C’est la suite logique du piégeage d’avertissement : en capturant massivement une forte proportion des mâles présents (et idéalement la totalité), le cycle de reproduction est perturbé (ou interrompu) et on espère maintenir la population sous le seuil de nuisance.

Cette stratégie n’a pas toujours donné des résultats satisfaisants pour des ravageurs qui ont plusieurs générations par an : une première génération réduite peut parfois donner une deuxième génération abondante. Elle est efficace pour la mouche de la cerise (Rhagoletis cerasi) qui n’a qu’une génération par an, mais par contre, dans le cas du « Capua », la tordeuse de la pelure des fruits (Adoxophyes orana), nous avons constaté que des femelles non encore fécondées se rapprochent des pièges où des mâles sont en grand nombre afin de s’accoupler, puis pondent et le cycle et bouclé. Les résultats dépendent aussi de la mobilité plus ou moins grande de l’insecte.

La confusion ou « brouillage »

Dans certains essais de piégeage massif, où un grand nombre de pièges à phéromone sexuelle étaient installés dans le verger, on a parfois observé que plus aucun insecte n’était pas capturé alors qu’ils étaient encore présents. Ce constat a conduit à appliquer la technique du « brouillage » : en répandant constamment dans l’atmosphère une grande quantité de phéromone, les mâles sont désorientés et incapables de trouver les femelles. Leurs antennes sont saturées du stimulus chimique, avec de plus un phénomène d’accoutumance qui ne provoque pas de réactions : ils volent en zig-zags. Ainsi, le cycle de reproduction est interrompu.

C’est actuellement la stratégie la plus utilisée, puisque le coût des phéromones de synthèse a diminué, et que des dispositifs de libération progressive ont été mis au point.

L’efficacité de la méthode suppose que l’émission de la phéromone soit continue et que la phéromone de synthèse soit la plus semblable possible à la phéromone naturelle. Il ne faut pas que l’insecte puisse faire la différence, comme nous le ferions entre un parfum de grande marque et une contrefaçon !

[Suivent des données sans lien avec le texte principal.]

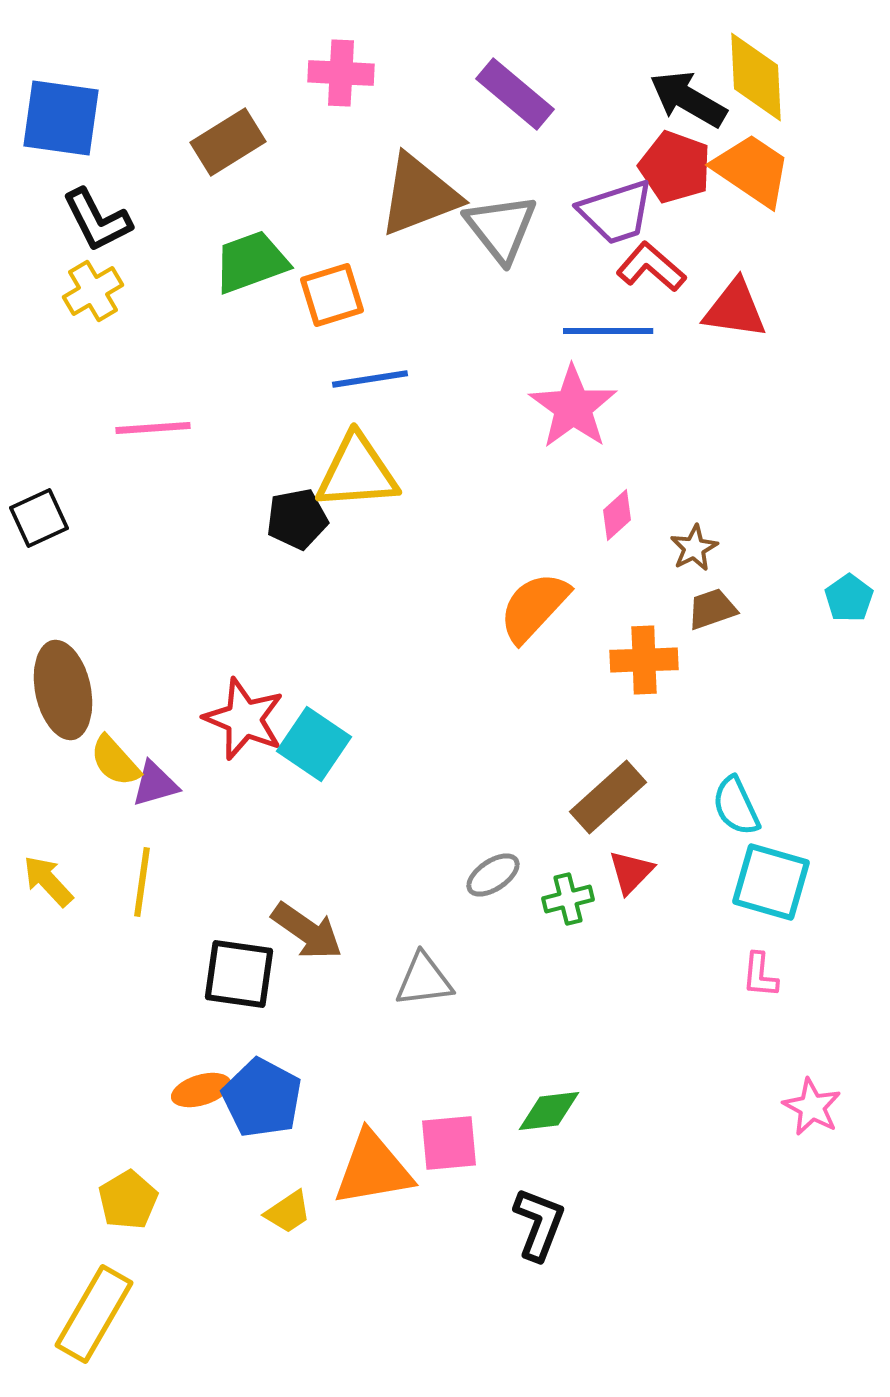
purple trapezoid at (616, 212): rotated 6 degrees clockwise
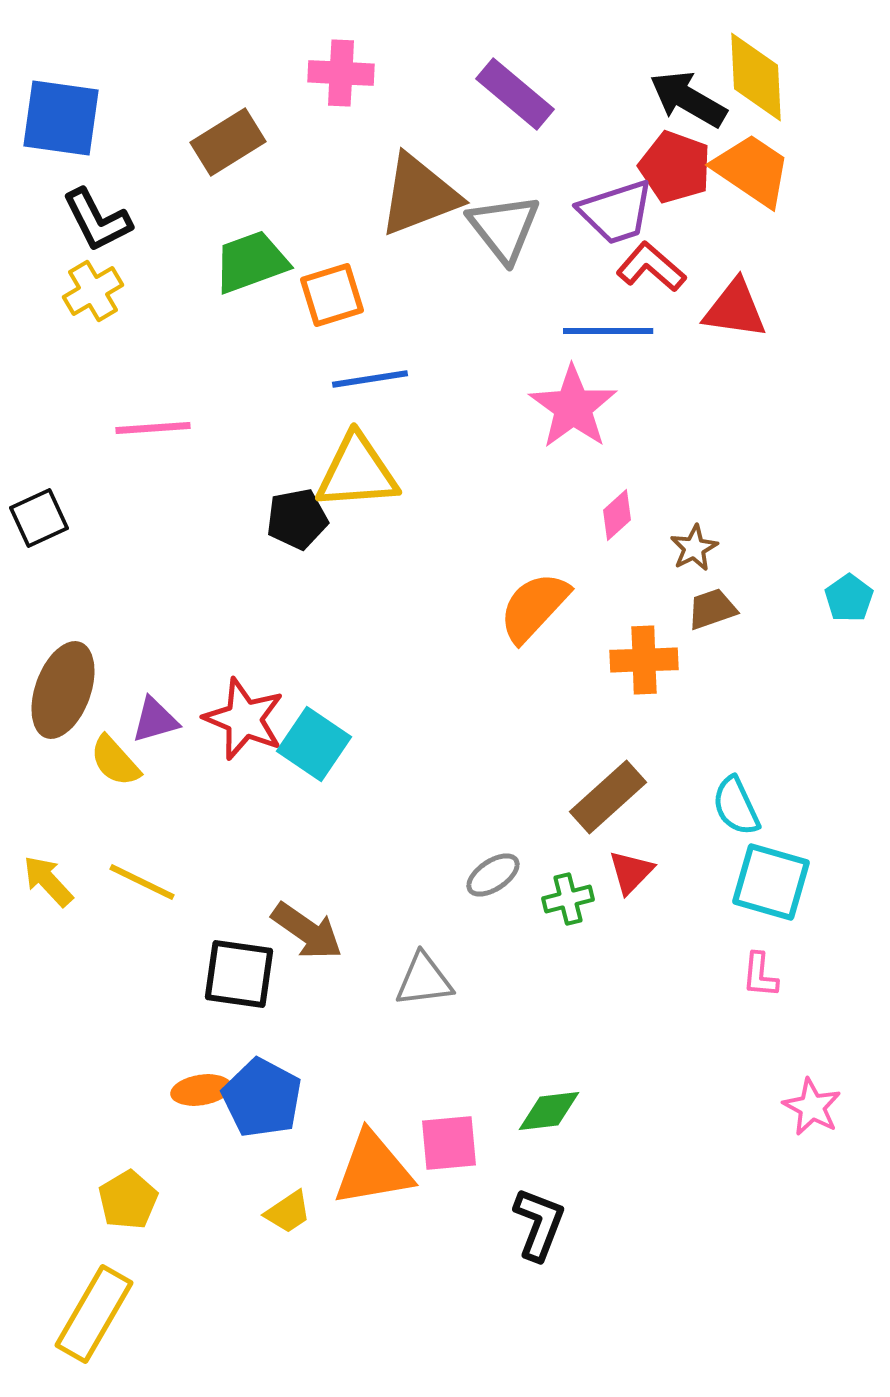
gray triangle at (501, 228): moved 3 px right
brown ellipse at (63, 690): rotated 32 degrees clockwise
purple triangle at (155, 784): moved 64 px up
yellow line at (142, 882): rotated 72 degrees counterclockwise
orange ellipse at (201, 1090): rotated 8 degrees clockwise
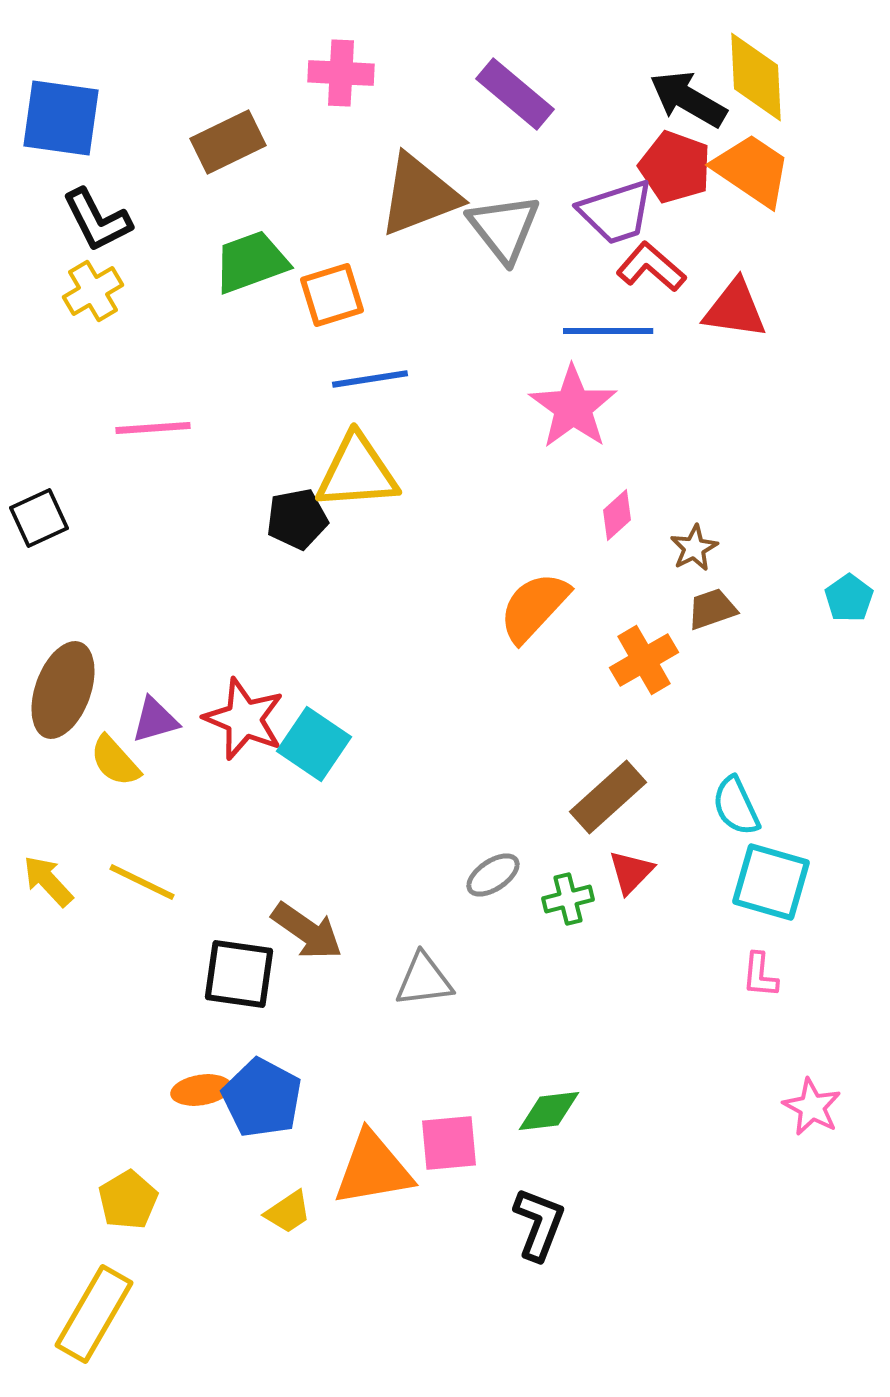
brown rectangle at (228, 142): rotated 6 degrees clockwise
orange cross at (644, 660): rotated 28 degrees counterclockwise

Des recherches visent à trouver des substances qui permettraient de rendre les insectes insensibles aux phéromones naturelles.

Dans la pratique

des vergers d’amateurs

Plusieurs phéromones de synthèse sont actuellement proposées aux arboriculteurs professionnels, et quelques-unes, qui concernent des ravageurs de grande importance, sont aussi disponibles pour les jardiniers amateurs. Leur bonne utilisation suppose une connaissance du cycle des insectes en cause.

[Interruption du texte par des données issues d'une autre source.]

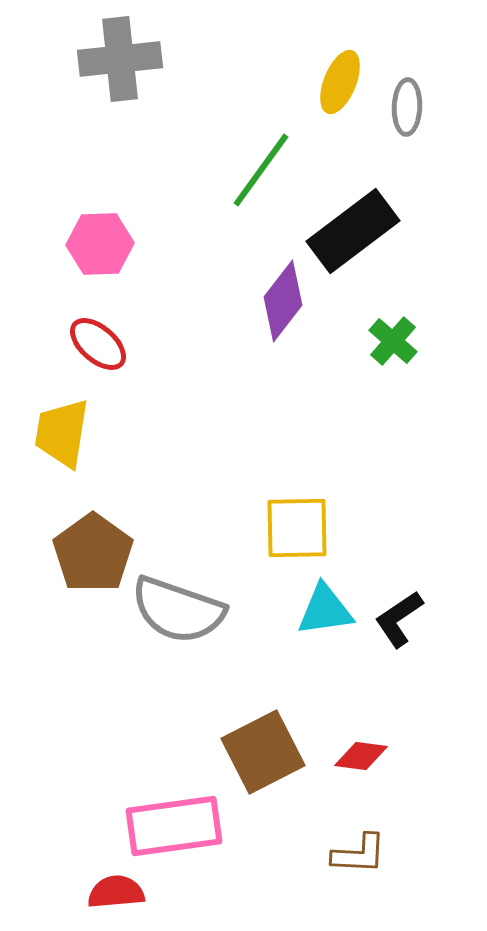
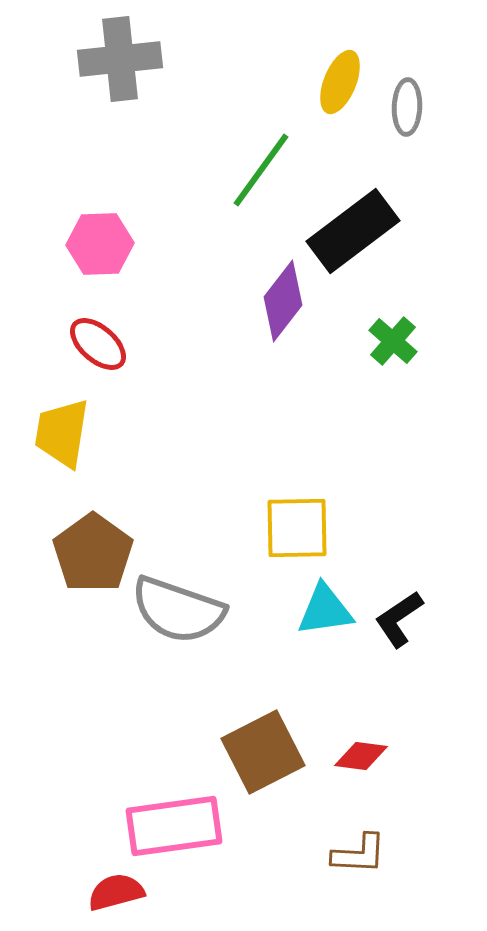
red semicircle: rotated 10 degrees counterclockwise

Il existe une différence essentielle entre les vergers professionnels et les jardins fruitiers d’amateurs. Les premiers comportent de grandes parcelles homogènes : une seule espèce, et seulement deux ou trois variétés différentes, des arbres de même âge et de la même forme, plantés en lignes. Par contre, dans des vergers d’amateurs, de surface plus faible, on rencontre une grande diversité d’espèces, de variétés, de formes et d’âges des arbres, avec un nombre réduit d’arbres identiques. Dans ce cas, le piégeage d’avertissement se rapproche du piégeage massif.

Si le jardin est jointif d’autres jardins ou de parcelles qui présentent des arbres fruitiers non ou mal entretenus, ce voisinage peut avoir un rôle positif par « effet de réseau » ou négatif comme « réservoir de ravageurs ». De par leur attractivité, l’effet des pièges à phéromones ne se limite pas à une seule parcelle.

À côté de la lutte contre des ravageurs d’arbres fruitiers, d’autres applications de cette stratégie existent en ce qui concerne les arbres forestiers ou des végétaux d’ornement : la pyrale du buis et la mineuse du marronnier d’Inde, pour lesquels on utilise un piège-bocal à entonnoir.

L’achat de pièges et de capsules de phéromones représente une dépense importante : les pièges sont utilisables plusieurs années, et les capsules sont à renouveler après deux mois d’utilisation. Mais la méthode permet d’éviter l’emploi d’insecticides, de moins en moins disponibles et dont les effets secondaires pour l’environnement et la santé des utilisateurs sont indéniables.